### TASK OBJECTIVE
For the data below, transcribe the part that opens with the line containing "Quer fazer parte" and closes with the line containing "Desplegar en producción", exactly and with no pictures.
____________________
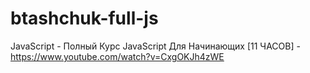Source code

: # btashchuk-full-js
JavaScript - Полный Курс JavaScript Для Начинающих [11 ЧАСОВ] - https://www.youtube.com/watch?v=CxgOKJh4zWE
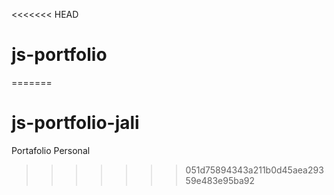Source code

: <<<<<<< HEAD
# js-portfolio
=======
# js-portfolio-jali
Portafolio Personal
>>>>>>> 051d75894343a211b0d45aea29359e483e95ba92
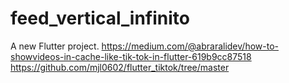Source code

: # feed_vertical_infinito

A new Flutter project.
https://medium.com/@abraralidev/how-to-showvideos-in-cache-like-tik-tok-in-flutter-619b9cc87518
https://github.com/mjl0602/flutter_tiktok/tree/master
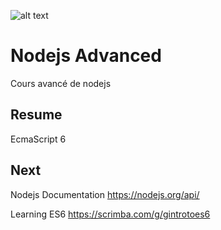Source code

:   ![alt text](https://foundation.nodejs.org/wp-content/uploads/sites/50/2017/09/NodeJS_Foundation_Pantone.png)
# Nodejs Advanced
  Cours avancé de nodejs 
 
## Resume
  EcmaScript 6 
## Next
  Nodejs Documentation https://nodejs.org/api/
  
  Learning ES6 https://scrimba.com/g/gintrotoes6
  
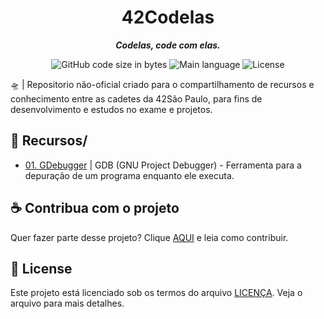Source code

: <h1 align="center">
 42Codelas
</h1>

<p align="center">
	<b><i>Codelas, code com elas. </i></b><br>
</p>

<p align="center">
	<img alt="GitHub code size in bytes" src="https://img.shields.io/github/languages/code-size/mewmewdevart/42Codelas?color=5fa1e7" />
	<img alt="Main language" src="https://img.shields.io/github/languages/top/mewmewdevart/42Codelas?color=5fa1e7"/>
	<img alt="License" src="https://img.shields.io/github/license/mewmewdevart/42Codelas?color=5fa1e7"/>
</p>

🛸 | Repositorio não-oficial criado para o compartilhamento de recursos e conhecimento entre as cadetes da 42São Paulo, para fins de desenvolvimento e estudos no exame e projetos.

## 📁 Recursos/
- [01. GDebugger](https://github.com/mewmewdevart/42Codelas/tree/main/GDebugger) | GDB (GNU Project Debugger) - Ferramenta para a depuração de um programa enquanto ele executa.

## ☕ Contribua com o projeto
Quer fazer parte desse projeto? Clique [AQUI](CONTRIBUTING.md) e leia como contribuir.<br>

## 📜  License
Este projeto está licenciado sob os termos do arquivo [LICENÇA](https://github.com/mewmewdevart/42Codelas/blob/main/LICENSE). Veja o arquivo para mais detalhes.<br>
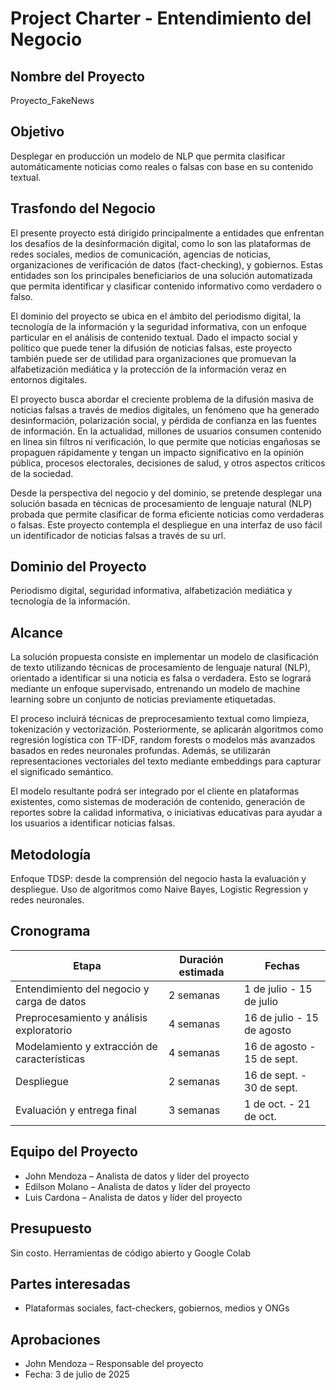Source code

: # Project Charter - Entendimiento del Negocio

## Nombre del Proyecto
Proyecto_FakeNews

## Objetivo
Desplegar en producción un modelo de NLP que permita clasificar automáticamente noticias como reales o falsas con base en su contenido textual.

## Trasfondo del Negocio
El presente proyecto está dirigido principalmente a entidades que enfrentan los desafíos de la desinformación digital, como lo son las plataformas de redes sociales, medios de comunicación, agencias de noticias, organizaciones de verificación de datos (fact-checking), y gobiernos. Estas entidades son los principales beneficiarios de una solución automatizada que permita identificar y clasificar contenido informativo como verdadero o falso.

El dominio del proyecto se ubica en el ámbito del periodismo digital, la tecnología de la información y la seguridad informativa, con un enfoque particular en el análisis de contenido textual. Dado el impacto social y político que puede tener la difusión de noticias falsas, este proyecto también puede ser de utilidad para organizaciones que promuevan la alfabetización mediática y la protección de la información veraz en entornos digitales.

El proyecto busca abordar el creciente problema de la difusión masiva de noticias falsas a través de medios digitales, un fenómeno que ha generado desinformación, polarización social, y pérdida de confianza en las fuentes de información. En la actualidad, millones de usuarios consumen contenido en línea sin filtros ni verificación, lo que permite que noticias engañosas se propaguen rápidamente y tengan un impacto significativo en la opinión pública, procesos electorales, decisiones de salud, y otros aspectos críticos de la sociedad.

Desde la perspectiva del negocio y del dominio, se pretende desplegar una solución basada en técnicas de procesamiento de lenguaje natural (NLP) probada que permite clasificar de forma eficiente noticias como verdaderas o falsas. Este proyecto contempla el despliegue en una interfaz de uso fácil un identificador de noticias falsas a través de su url.

## Dominio del Proyecto
Periodismo digital, seguridad informativa, alfabetización mediática y tecnología de la información.



## Alcance
La solución propuesta consiste en implementar un modelo de clasificación de texto utilizando técnicas de procesamiento de lenguaje natural (NLP), orientado a identificar si una noticia es falsa o verdadera. Esto se logrará mediante un enfoque supervisado, entrenando un modelo de machine learning sobre un conjunto de noticias previamente etiquetadas.

El proceso incluirá técnicas de preprocesamiento textual como limpieza, tokenización y vectorización. Posteriormente, se aplicarán algoritmos como regresión logística con TF-IDF, random forests o modelos más avanzados basados en redes neuronales profundas. Además, se utilizarán representaciones vectoriales del texto mediante embeddings para capturar el significado semántico.

El modelo resultante podrá ser integrado por el cliente en plataformas existentes, como sistemas de moderación de contenido, generación de reportes sobre la calidad informativa, o iniciativas educativas para ayudar a los usuarios a identificar noticias falsas.

## Metodología
Enfoque TDSP: desde la comprensión del negocio hasta la evaluación y despliegue. Uso de algoritmos como Naive Bayes, Logistic Regression y redes neuronales.

## Cronograma

| Etapa                                           | Duración estimada | Fechas                     |
|------------------------------------------------|-------------------|----------------------------|
| Entendimiento del negocio y carga de datos     | 2 semanas         | 1 de julio - 15 de julio   |
| Preprocesamiento y análisis exploratorio       | 4 semanas         | 16 de julio - 15 de agosto |
| Modelamiento y extracción de características   | 4 semanas         | 16 de agosto - 15 de sept. |
| Despliegue                                     | 2 semanas         | 16 de sept. - 30 de sept.  |
| Evaluación y entrega final                     | 3 semanas         | 1 de oct. - 21 de oct.     |

## Equipo del Proyecto
- John Mendoza – Analista de datos y líder del proyecto
- Edilson Molano – Analista de datos y líder del proyecto
- Luis Cardona – Analista de datos y líder del proyecto

## Presupuesto
Sin costo. Herramientas de código abierto y Google Colab

## Partes interesadas
- Plataformas sociales, fact-checkers, gobiernos, medios y ONGs

## Aprobaciones
- John Mendoza – Responsable del proyecto
- Fecha: 3 de julio de 2025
____________________
### EXERCISE ANSWER
Quer fazer parte desse projeto? Clique [AQUI](CONTRIBUTING.md) e leia como contribuir.<br>

## 📜  License
Este projeto está licenciado sob os termos do arquivo [LICENÇA](https://github.com/mewmewdevart/42Codelas/blob/main/LICENSE). Veja o arquivo para mais detalhes.<br>
Source code

: # Project Charter - Entendimiento del Negocio

## Nombre del Proyecto
Proyecto_FakeNews

## Objetivo
Desplegar en producción un modelo de NLP que permita clasificar automáticamente noticias como reales o falsas con base en su contenido textual.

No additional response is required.